Target kelompok ini bukan untuk memenangkan kompetisi pilpres. Melainkan menjadikan AB sebagai aliansi sementara atau “kuda troya” untuk mendekonstruksi sistem.
Targetnya adalah rapuhnya sistem demokrasi Pancasila. Untuk kemudian ide khilafah diterima luas di kalangan nmasyarakat.
Kluster pendukung ini juga bukan sumberdaya politik yang bisa diajak AB untuk membangun partai. Mereka memiliki agendanya sendiri.
Kluster ketiga, merupakan basis massa parpol pendukung dalam pilpres. Anggota PKS, Nasdem, PKB. Basis massa kelompok ini akan kembali sebagai pekerja politik bagi partainya. Tidak untuk partai selain itu. Termasuk partai yang didirikan AB.

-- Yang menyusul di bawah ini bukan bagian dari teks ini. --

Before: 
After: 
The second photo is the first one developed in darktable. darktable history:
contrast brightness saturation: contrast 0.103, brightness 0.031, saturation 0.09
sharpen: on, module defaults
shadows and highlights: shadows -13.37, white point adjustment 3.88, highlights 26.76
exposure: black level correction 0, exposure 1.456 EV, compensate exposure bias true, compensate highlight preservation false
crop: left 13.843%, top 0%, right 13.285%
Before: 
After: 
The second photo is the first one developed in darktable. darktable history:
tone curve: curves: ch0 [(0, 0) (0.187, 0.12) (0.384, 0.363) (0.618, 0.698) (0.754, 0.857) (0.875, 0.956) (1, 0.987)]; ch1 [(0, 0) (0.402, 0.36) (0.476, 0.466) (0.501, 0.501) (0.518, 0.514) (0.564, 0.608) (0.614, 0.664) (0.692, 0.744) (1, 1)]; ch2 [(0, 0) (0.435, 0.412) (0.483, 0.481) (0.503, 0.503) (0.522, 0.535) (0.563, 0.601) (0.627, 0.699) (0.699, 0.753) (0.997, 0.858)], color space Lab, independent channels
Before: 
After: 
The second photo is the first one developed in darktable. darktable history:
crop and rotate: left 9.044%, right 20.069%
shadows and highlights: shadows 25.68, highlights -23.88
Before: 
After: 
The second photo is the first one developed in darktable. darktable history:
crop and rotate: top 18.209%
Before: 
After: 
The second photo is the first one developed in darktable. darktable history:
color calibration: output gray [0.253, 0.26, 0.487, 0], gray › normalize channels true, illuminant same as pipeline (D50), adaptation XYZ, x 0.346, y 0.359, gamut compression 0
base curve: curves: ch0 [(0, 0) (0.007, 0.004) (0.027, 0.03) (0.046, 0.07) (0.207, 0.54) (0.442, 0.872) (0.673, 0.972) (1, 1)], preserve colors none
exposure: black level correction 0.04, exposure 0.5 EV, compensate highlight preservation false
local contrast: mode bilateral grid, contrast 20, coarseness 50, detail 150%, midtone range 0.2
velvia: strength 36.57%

Kluster keempat merupakan basis massa partisan. Hasil produk framming citra positif terhadap sosok AB. Oleh framming itu mereka menjatuhkan simpati dan dukungannya terhadap AB. Bukan produk kaderisasi politik. Maka tidak bisa diandalkan untuk menjadi pekerja-pekerja politik bagi parpol yang didirikan AB.
AB berbeda dengan Anas Urbaningrum (AU). Figur terakhir ini merupakan produk kaderisasi organisasi kader mahasiswa hingga puncak karir. Pemimpin puncak organisasi. HMI. AB tidak sampai memimpin puncak organisasi kader mahasiswa itu.
Organisasi kader mahasiswa ini merupakan sekolah politik bagi para aktivis mahasiswa. Mereka memiliki talenta dalam manajemen organisasi politik. Maupun kerja-kerja politik.
Hal itu menjadikan AU memiliki sumberdaya politik pada setiap kota yang memiliki perguruan tinggi. Pada setiap kota yang memiliki jaringan alumni organisasi itu. AB tidak memiliki. Karir puncaknya hingga senat mahasiswa. Setelah itu melanjutkan studi ke luar negeri.
Berdasarkan realitas itu, mendirikan parpol sendiri bagi AB bisa diduga juga merupakan jalan terjal. Apalagi menghidupinya memerlukan biaya yang tidak murah.